Emerging markets debt has not been immune to the downdraft affecting assets in developing economies this year. The iShares J.P. Morgan USD Emerging Markets Bond ETF (NASDAQ: EMB), the largest exchange traded fund tracking bonds in developing economies, is lower by more than 11% year-to-date.
EMB tracks the J.P. Morgan EMBI Global Core Index, a market-cap-weighted index. Potential investors should note that since it is a cap-weighted index, countries with greater debt will have a larger position in the portfolio. Some money managers, including Morgan Stanley, see some opportunities with emerging markets debt in the new year.
“The firm is betting on Argentina’s sovereign local and hard-currency bonds and local debt in Brazil and South Africa,” reports Bloomberg. “On the corporate side, it favors bonds from Latin America and Asia over developing nations in Europe, which will be dragged down by Turkey. Brazilian pulp, meat and infrastructure companies are particularly attractive, according to money managers Eric Baurmeister and Warren Mar.”

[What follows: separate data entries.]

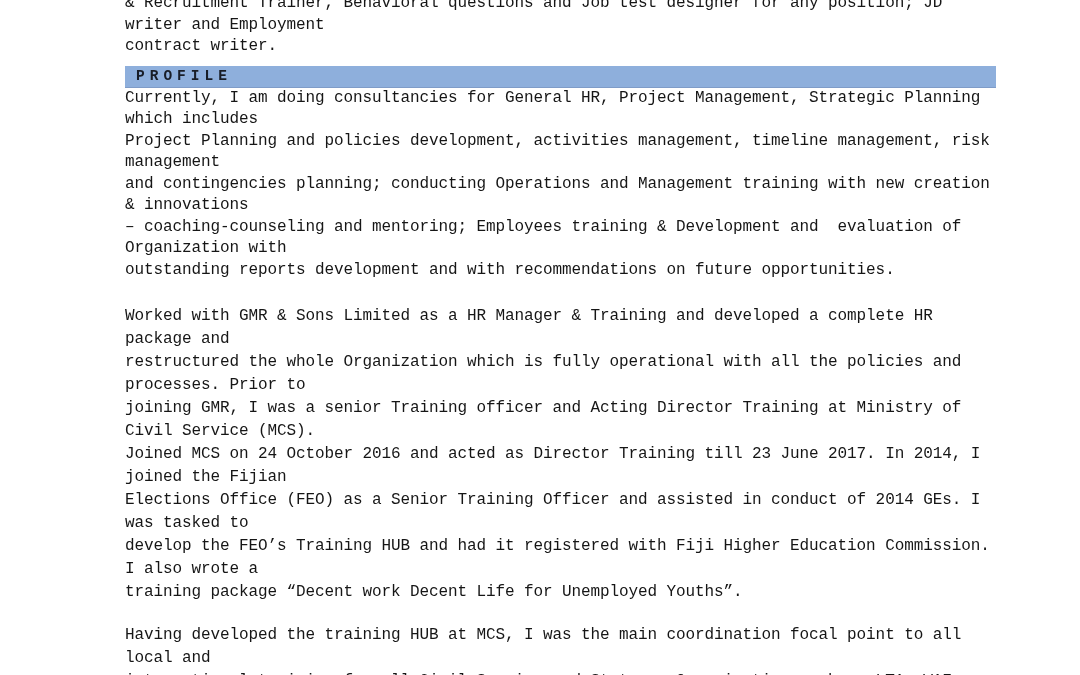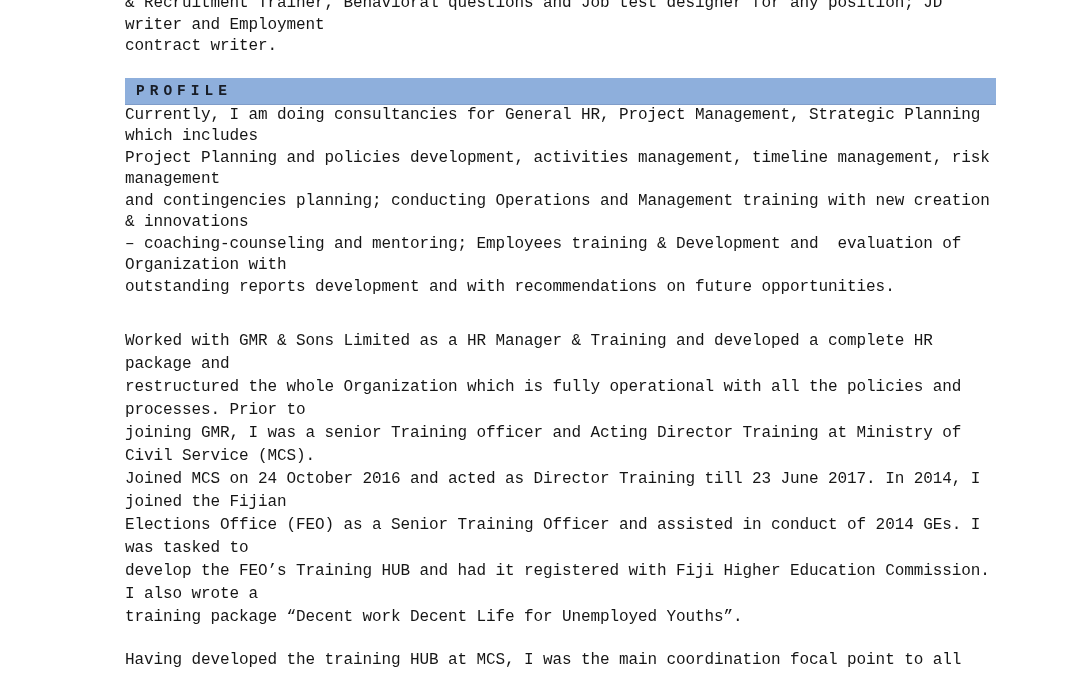--- a/index.html
+++ b/index.html
@@ -36,8 +36,8 @@
     margin-top: -7px;      
   }
   .section-bar {
-    margin-top: 20px;      
-    height: 27px;
+    margin-top: 8px;      
+    height: 22px;
     background: #8eafdc;
     border-bottom: 1px solid #7f9cc8;
     display: flex;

Rising external financing costs and current account deficits are among the factors plaguing emerging markets debt this year. Some analysts and market observers believe the scenarios confounding emerging markets bonds this year could linger into 2019.
While many are still wary of the current international environment, especially with increasing trade disputes, the strength in the U.S. dollar and rising interest rates are a bigger headwind.